Indeed, since the kernel is [1.0 2.0 1.0] centered on 2.0 (a blurring and inflating), the kernel width is 3. Since the array A is non null on [0..5], the full convolved array paddedB is non null on [-1..6]. Nevertheless, function scipy.signal.convolve(...,'same') returns a trunkated convolved array B(0..5)=paddedB(0..5). Hence, information related to paddedB(-1) and paddedB(6) are lost, and recovering the kernel is made difficult if option same of np.convolve() is used.

To avoid that loss of information, the output paddedB is to be padded to contain the support of the convolved signal, computed as the Minkowski sum of the support of function A and the support of the kernel. The option full of np.convolve() directly computes paddedB without loss of information.

kernel=[1,2,1]
paddedB = convolve(kernel, A, mode='full')

To retreive the kernel using the convolution theorem, the input signal A is to be padded to match the support of function paddedB

paddedA=np.zeros(paddedB.shape[0])
paddedA[kernel.shape[0]/2: kernel.shape[0]/2+A.shape[0]]=A[:]

# Using the deconvolution theorem
f_A = np.fft.fft(paddedA)

__Problem__
Repeat the convolution excerpt in full, word for word. The data that comes next is separate material, unrelated to the convolution excerpt.

__Lists of joint positions__
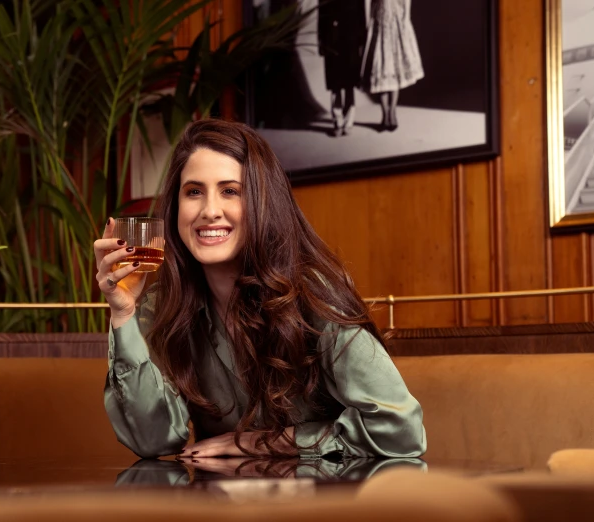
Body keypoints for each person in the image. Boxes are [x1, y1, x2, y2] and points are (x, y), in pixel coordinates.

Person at [94, 119, 426, 459]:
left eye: (230, 191)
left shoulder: (314, 297)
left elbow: (401, 430)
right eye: (194, 191)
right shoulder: (163, 306)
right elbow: (154, 440)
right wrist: (123, 313)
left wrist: (269, 441)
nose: (209, 211)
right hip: (222, 505)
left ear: (263, 202)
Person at [362, 0, 424, 131]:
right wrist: (367, 21)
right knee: (381, 69)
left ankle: (392, 112)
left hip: (397, 20)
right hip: (379, 21)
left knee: (396, 68)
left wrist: (406, 16)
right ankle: (385, 114)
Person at [318, 0, 368, 136]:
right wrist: (321, 42)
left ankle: (348, 122)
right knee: (335, 83)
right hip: (332, 40)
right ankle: (337, 121)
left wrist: (362, 40)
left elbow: (361, 15)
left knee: (349, 83)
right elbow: (321, 14)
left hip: (350, 40)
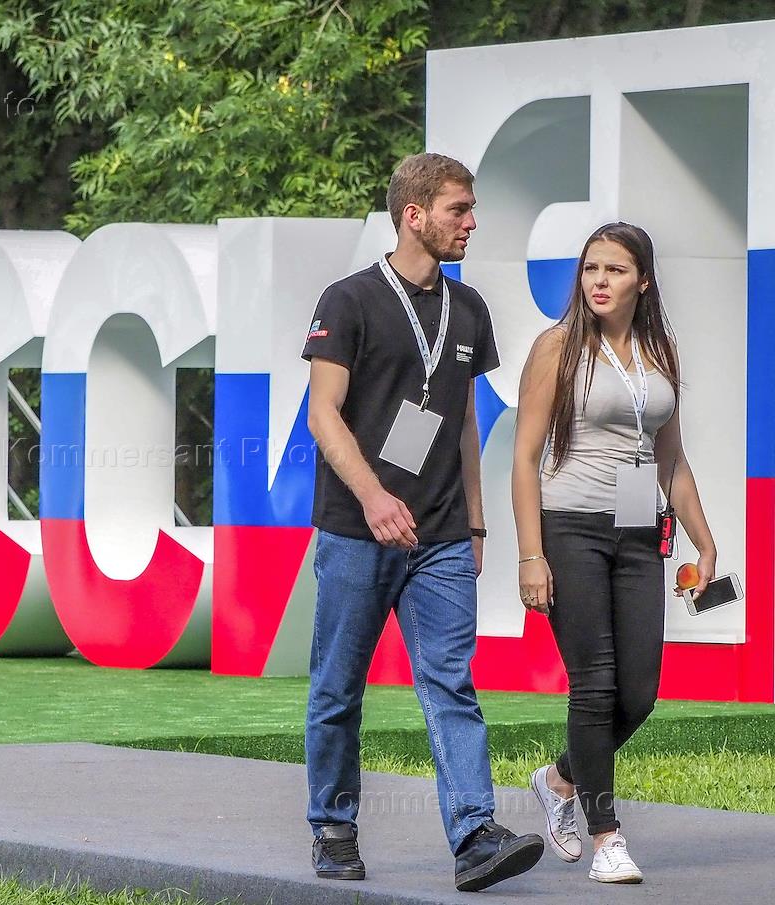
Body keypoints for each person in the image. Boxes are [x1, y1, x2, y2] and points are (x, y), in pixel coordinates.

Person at [302, 153, 544, 892]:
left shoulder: (468, 309)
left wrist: (475, 524)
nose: (471, 222)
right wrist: (374, 497)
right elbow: (323, 415)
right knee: (338, 687)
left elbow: (464, 421)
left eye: (471, 209)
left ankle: (473, 835)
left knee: (451, 686)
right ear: (414, 215)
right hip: (356, 528)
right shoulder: (348, 300)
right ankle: (333, 827)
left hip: (440, 536)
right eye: (458, 209)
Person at [512, 222, 717, 884]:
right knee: (595, 685)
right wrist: (530, 554)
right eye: (591, 268)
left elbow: (670, 457)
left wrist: (705, 540)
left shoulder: (660, 351)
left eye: (615, 270)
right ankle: (607, 835)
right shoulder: (557, 346)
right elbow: (524, 456)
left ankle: (558, 779)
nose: (599, 281)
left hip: (638, 527)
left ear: (643, 281)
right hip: (569, 525)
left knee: (641, 692)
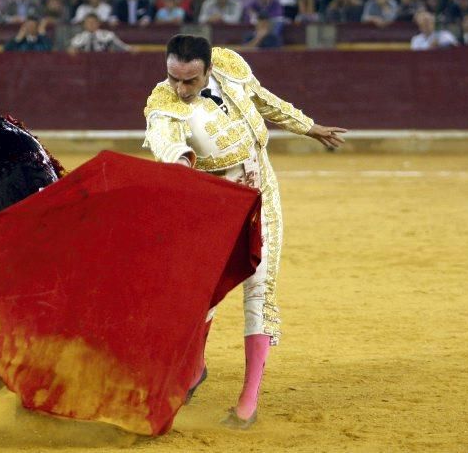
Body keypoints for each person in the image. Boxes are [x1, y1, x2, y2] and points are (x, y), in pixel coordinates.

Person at [143, 34, 345, 429]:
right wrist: (181, 167)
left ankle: (247, 402)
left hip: (262, 195)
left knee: (259, 290)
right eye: (174, 78)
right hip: (213, 207)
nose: (180, 89)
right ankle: (192, 368)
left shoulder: (231, 65)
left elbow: (263, 99)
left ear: (208, 68)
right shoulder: (163, 103)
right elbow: (165, 142)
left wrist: (309, 127)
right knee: (202, 294)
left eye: (190, 80)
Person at [68, 12, 132, 52]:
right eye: (88, 22)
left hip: (104, 66)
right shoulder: (78, 38)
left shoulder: (108, 35)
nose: (91, 24)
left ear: (98, 23)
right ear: (84, 25)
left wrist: (130, 49)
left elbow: (121, 47)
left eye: (93, 22)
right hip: (84, 66)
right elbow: (71, 51)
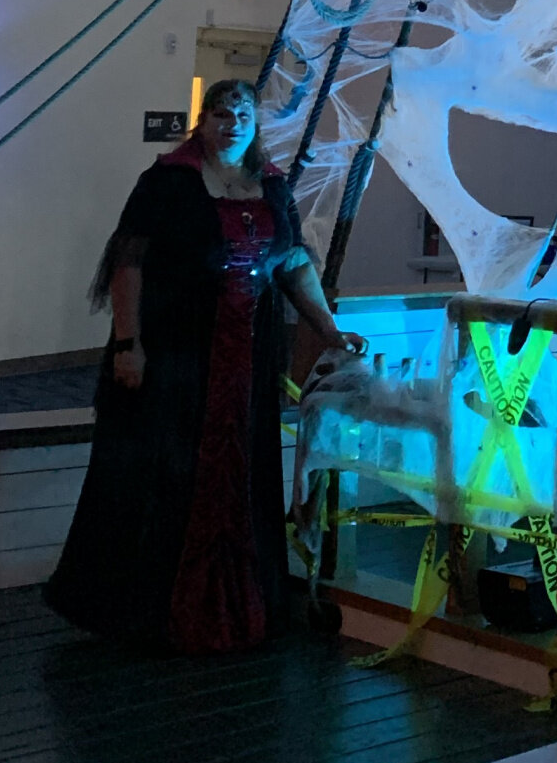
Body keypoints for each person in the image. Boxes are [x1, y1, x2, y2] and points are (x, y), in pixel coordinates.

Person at [45, 79, 365, 652]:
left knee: (240, 476)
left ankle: (237, 606)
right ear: (203, 119)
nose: (231, 124)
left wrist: (329, 329)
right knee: (167, 475)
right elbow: (128, 263)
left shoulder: (272, 185)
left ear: (255, 123)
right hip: (177, 354)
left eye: (242, 115)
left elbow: (293, 263)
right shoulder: (168, 181)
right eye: (220, 114)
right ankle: (152, 613)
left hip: (245, 363)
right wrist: (128, 344)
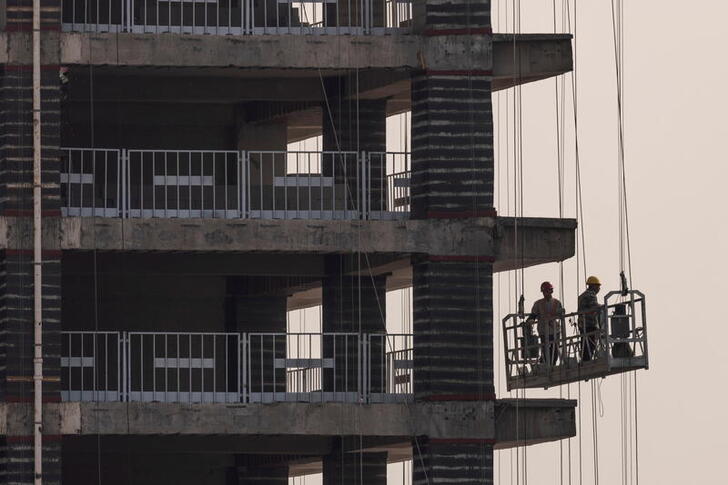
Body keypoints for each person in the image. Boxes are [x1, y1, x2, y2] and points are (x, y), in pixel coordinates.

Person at [526, 281, 564, 366]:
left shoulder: (557, 303)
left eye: (547, 291)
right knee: (545, 350)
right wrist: (530, 320)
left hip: (555, 330)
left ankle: (552, 365)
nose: (545, 293)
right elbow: (533, 315)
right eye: (544, 291)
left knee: (555, 350)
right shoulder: (538, 304)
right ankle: (544, 364)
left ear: (551, 291)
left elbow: (561, 314)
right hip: (543, 331)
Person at [578, 276, 603, 361]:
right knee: (590, 343)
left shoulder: (582, 295)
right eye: (598, 286)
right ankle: (587, 359)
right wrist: (603, 307)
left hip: (582, 323)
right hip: (589, 323)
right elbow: (594, 306)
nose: (599, 288)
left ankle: (585, 358)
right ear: (593, 286)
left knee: (584, 342)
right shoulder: (591, 295)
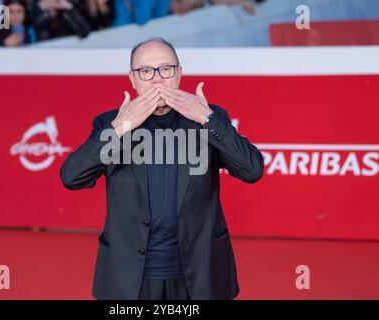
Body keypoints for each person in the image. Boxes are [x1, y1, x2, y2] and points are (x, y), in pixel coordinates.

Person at [60, 37, 264, 300]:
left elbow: (252, 170)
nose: (157, 79)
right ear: (132, 79)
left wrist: (207, 119)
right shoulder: (111, 124)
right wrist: (118, 129)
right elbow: (71, 177)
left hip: (199, 273)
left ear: (179, 74)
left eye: (165, 69)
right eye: (145, 71)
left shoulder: (207, 118)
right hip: (131, 277)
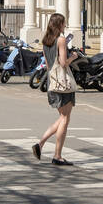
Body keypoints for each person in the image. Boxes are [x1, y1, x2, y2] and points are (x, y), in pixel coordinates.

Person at [33, 13, 76, 166]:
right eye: (64, 23)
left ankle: (41, 144)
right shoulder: (61, 40)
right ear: (59, 25)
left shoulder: (46, 41)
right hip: (64, 84)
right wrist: (74, 57)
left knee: (62, 118)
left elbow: (48, 63)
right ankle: (57, 156)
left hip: (53, 82)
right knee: (65, 119)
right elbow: (64, 63)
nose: (65, 25)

__Solution to this task__
Indeed, since the kernel is [1.0 2.0 1.0] centered on 2.0 (a blurring and inflating), the kernel width is 3. Since the array A is non null on [0..5], the full convolved array paddedB is non null on [-1..6]. Nevertheless, function scipy.signal.convolve(...,'same') returns a trunkated convolved array B(0..5)=paddedB(0..5). Hence, information related to paddedB(-1) and paddedB(6) are lost, and recovering the kernel is made difficult if option same of np.convolve() is used.

To avoid that loss of information, the output paddedB is to be padded to contain the support of the convolved signal, computed as the Minkowski sum of the support of function A and the support of the kernel. The option full of np.convolve() directly computes paddedB without loss of information.

kernel=[1,2,1]
paddedB = convolve(kernel, A, mode='full')

To retreive the kernel using the convolution theorem, the input signal A is to be padded to match the support of function paddedB

paddedA=np.zeros(paddedB.shape[0])
paddedA[kernel.shape[0]/2: kernel.shape[0]/2+A.shape[0]]=A[:]

# Using the deconvolution theorem
f_A = np.fft.fft(paddedA)